Anti-Islam graffiti appears days before Calgary mosque open house

The incident is the third in recent months that appears to target Calgary’s Muslim community

Shima Safwat, founder and CEO of One Nation Foundation, encourages non-Muslims to ask questions about her faith.

Elizabeth Cameron/For Metro

Shima Safwat, founder and CEO of One Nation Foundation, encourages non-Muslims to ask questions about her faith.

A burned Qur-an. A smashed glass door.

This weekend, it was anti-Islam graffiti that showed up on a playground near a Ranchlands Mosque, days before the Muslim Association of Canada’s Calgary Chapter hosted an open house for their non-Muslim neighbours.

It’s third incident in Calgary within the past year that appears to target Muslims.

“Everyone feels it’s very un-Calgarian,” said Shima Safwat, founder and CEO of One Nation Foundation, which aims to connect Muslims and non-Muslims through events and activities.

The Al-Salam Centre in northwest Calgary organized Sunday’s open house to give non-Muslims a chance to ask frank and honest questions about Islam – something Safwat said needs to happen more often.

“Muslims are your friends and neighbours, they want to have a good relationship with the community,” she said.

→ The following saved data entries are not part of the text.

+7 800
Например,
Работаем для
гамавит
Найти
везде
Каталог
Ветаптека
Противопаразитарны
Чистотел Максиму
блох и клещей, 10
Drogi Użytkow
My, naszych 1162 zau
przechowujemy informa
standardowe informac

“Sometimes I feel there are so many barriers between Muslims and non-Muslims because we are not connected that much, and people are afraid to ask about our religion.”

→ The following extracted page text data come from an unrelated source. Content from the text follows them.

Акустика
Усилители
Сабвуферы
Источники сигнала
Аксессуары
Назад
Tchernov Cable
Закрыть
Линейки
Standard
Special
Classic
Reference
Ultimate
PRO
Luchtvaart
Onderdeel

As a Muslim woman, Hana Kadri said she invites questions about her faith. The most common query she gets is about the hijab or niqab.

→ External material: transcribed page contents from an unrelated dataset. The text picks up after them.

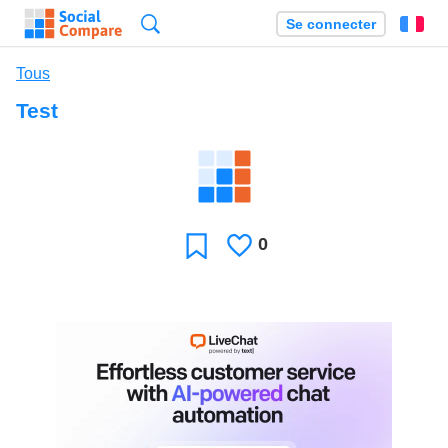
Recherche
Se connecter
Fr
Tous
Test
0
J'aime
Favori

“Women choose whatever is comfortable for them, it really comes down to personal choice,” she explained, cloaked in a niqab covering everything but her eyes.

“I wear the niqab because I wanted to do more (to follow the prophet),” she said. “Some women feel it’s enough to wear the hijab.”

After wearing a hijab for many years, Kadri said she “didn’t think twice” about how non-Muslim Canadians would react when she decided to up her modesty game and don a niqab.

“It shows who I am – it’s not like I shy away from being Muslim,” Kadri said, laughing.

“Obviously if you’re wearing something in public, you want to be known.”

Kadri said it’s a matter of pride for Muslim women, including herself.

“(The women are) doing it out of their own choice – give them the respect that they’re doing it because they understand it and they want to do it. Why label them as oppressed?” she said.

“If you don’t know about something, learn about it. Don’t fear it,” she adds.